An invalid character is any not in the following set (case insensitive): {"A", "G", "C", "T", "U", "N", "R", "Y", "S", "W", "K", "M", "B", "V", "D", "H", "-"}. augur filter can remove sequences entirely if they have invalid characters via the --non-nucleotide argument, and augur mask can replace invalid characters with “N” via --mask-invalid (not the default, but recommended). Different aligners may modify such characters, however MAFFT (the default for augur align) will leave them unchanged.

Invalid characters which remain will be reported as “N” by augur ancestral, and thus not be visible in Auspice as mutations.

Ambiguous characters

These characters behave differently when inferring mutations across the tree via augur ancestral. The default behaviour is to infer the actual base at that position (default behaviour is the same as using the --infer-ambiguous argument). You can avoid this by using the --keep-ambiguous.

For instance, if a parent node has “G” and a child node has “R” (an ambiguous character representing a purine) then the default behaviour would be to infer the “R” is a “G” and thus there is no mutation. Using --keep-ambiguous we instead report a G→N change, which when viewed in Auspice will be reported as Ns, separately to mutations.

“N” characters (missing data)

When mutations are inferred using augur ancestral, the behaviour of “N” is similar to ambiguous characters. For example, if a parent node has “G” and a child node has “N” then the default behaviour would be to infer the “N” as a “G” and thus report no mutation. Using --keep-ambiguous we instead report a G→R mutation.

This behaviour is also described in the table below.

Gap characters

As mentioned above, gap characters may represent true gaps but they commonly also represent unknown nucleotides; Augur is designed around the former (correct) interpretation, and it is worth scanning your data to check how these characters are being used.

augur align has the ability to replace all gaps with “N”s using the --fill-gaps argument.

Gap characters are treated differently by augur ancestral depending on whether they appear in terminal regions or not, due to aligners introducing gaps at the start and end of sequences if they are not fully complete (which is very common). This behaviour can be removed by using --keep-overhangs. Note that the --infer-ambiguous argument is the default, but is listed here to make things explicit, and we also describe the behaviour of Ns to compare and contrast.

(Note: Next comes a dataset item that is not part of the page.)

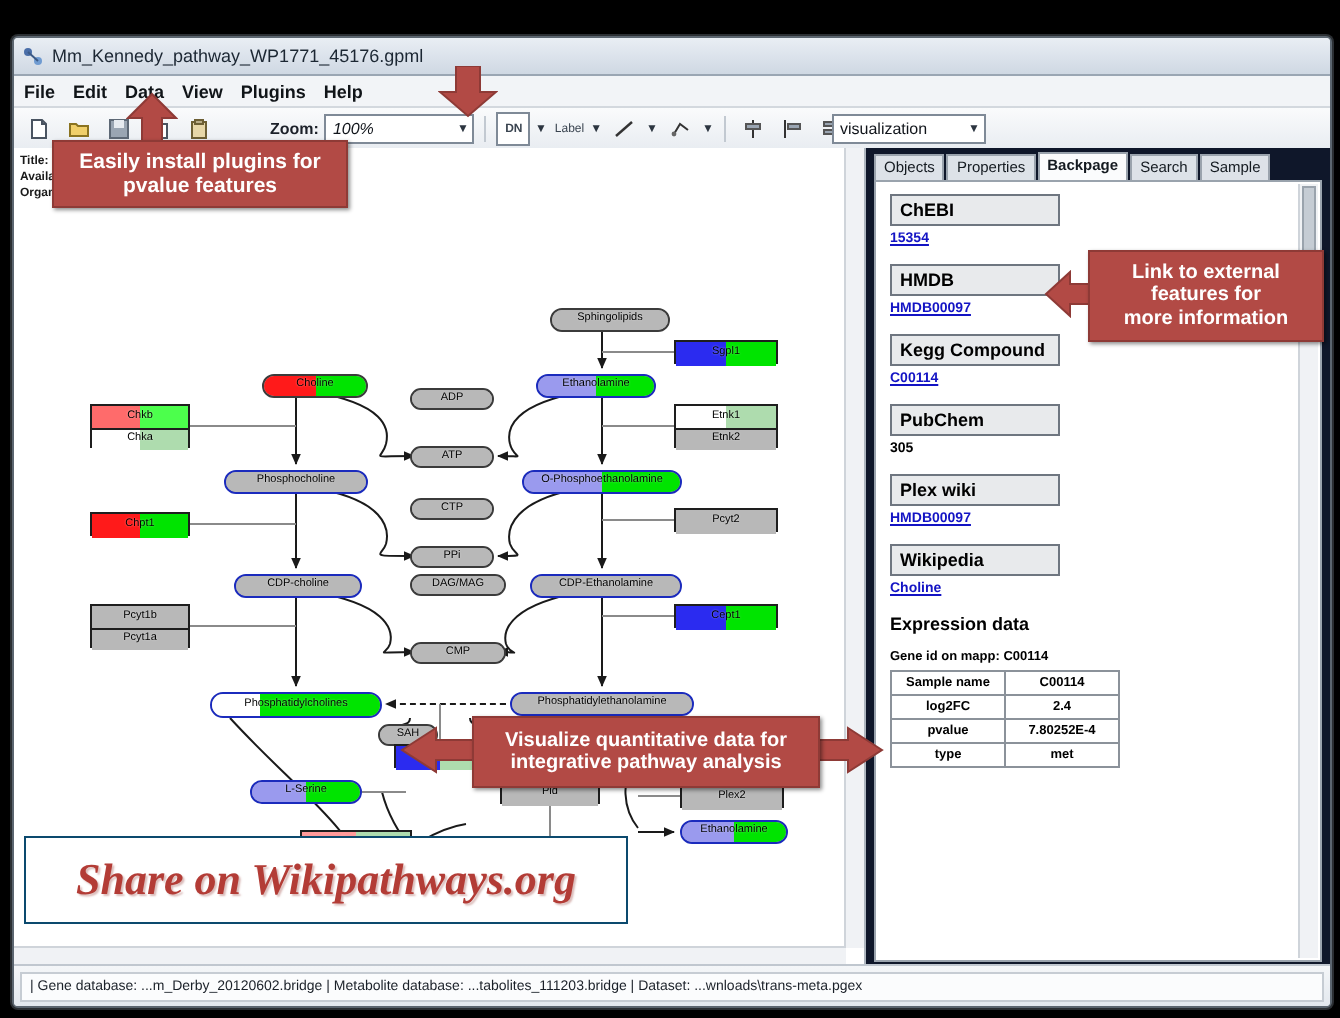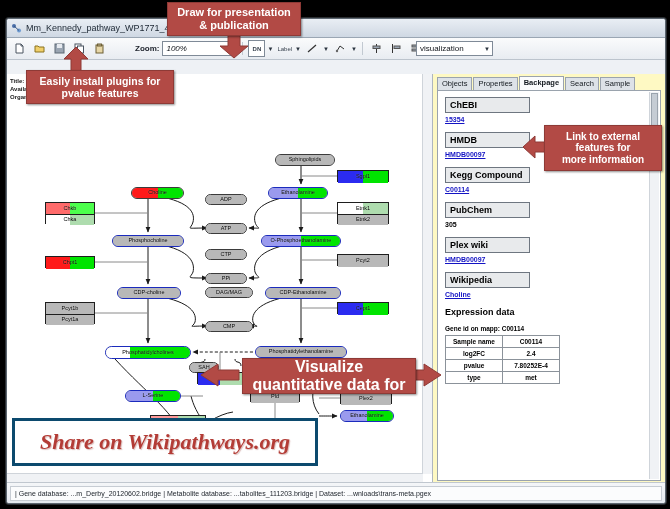"Draw for presentation" div.callout { html: <div> <div> <div>Draw for presentation</div> <div>&amp; publication</div> </div> </div> -> none }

`augur ancestral` behaviour for	terminal gaps	internal gaps	N
`--infer-ambiguous`	Nuc inferred	Reported as gap	Nuc inferred
`--keep-ambiguous`	Reported as Ns	Reported as gap	Reported as Ns
`--infer-ambiguous --keep-overhangs`	Reported as gap	Reported as gap	Nuc inferred
`--keep-ambiguous --keep-overhangs`	Reported as gap	Reported as gap	Reported as Ns

Censor particular regions or positions

The above sections have focused on the behaviour of specific characters in sequences as they move through Augur commands, however augur mask also has the ability to replace pre-defined positions or terminal regions with “N”s, no matter what their contents.

Footnotes

1: As an example, around a third of SARS-CoV-2 sequences have gap characters but no “N”s, an improbable situation which we believe to be a bioinformatic artifact.